*** SELECTED PASSAGE ***

The Arms Trade Treaty Doesn’t Mean Anything if Countries Like Russia and China Don’t Sign It
This argument is ridiculous, because it’s similar to arguing that a law against murder shouldn’t exist because axe murderers will still murder, so the law means nothing unless axe murderers stop murdering and follow such a law. Yes, murder still exists in today’s world, but that doesn’t mean the law isn’t doing anything. Just because some countries may not sign this doesn’t mean that having the treaty in place isn’t going to have an impact or make any substantial difference. Yet, this is an argument that has been used to oppose previous international treaties, most notably the Kyoto Protocol and the Nuclear Non-Proliferation Treaty.
The Arms Trade Treaty will Prevent the U.S from Aiding Israel
Weapons should not end up in the hands of human rights abusers, even if these abusers are our political allies or are receiving aid from the United States. If Israel is committing human rights abuses, then they should not be receiving weapons from us or anyone else. That’s the point of this treaty. If we still want to provide aid to Israel, then we can do so in a way that doesn’t mean giving or selling weapons. However, no politician wants to be seen as anti-Israel, so this argument will be enough to drive representatives away from supporting the Arms Trade Treaty.
Opposition to the Arms Trade Treaty is like opposing the construction of a school because it could be a horrible school, or because kids could fight in the halls, or because bad teachers could end up there. Sure, those things could happen, but that doesn’t mean you don’t build the school and stop kids from getting an education. You address these other issues as they arise, or you implement additional measures to prevent these things from happening. Opposing the construction of the school in this example means overlooking the bigger picture of education, just like opposing the treaty overlooks the bigger picture of human rights violations and the current contribution of the arms trade to those violations.

*** End of SELECTED PASSAGE ***
*** DATA SECTION ***

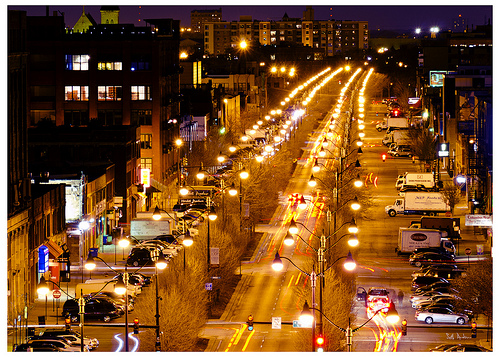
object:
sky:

*** End of DATA SECTION ***

YOUR INSTRUCTIONS:
Name every international treaty mentioned in the Arms Trade Treaty passage. Work only from the Arms Trade Treaty passage.

SOLUTION FOR THIS TASK:
- The Arms Trade Treaty
- The Kyoto Protocol
- The Nuclear Non-Proliferation Treaty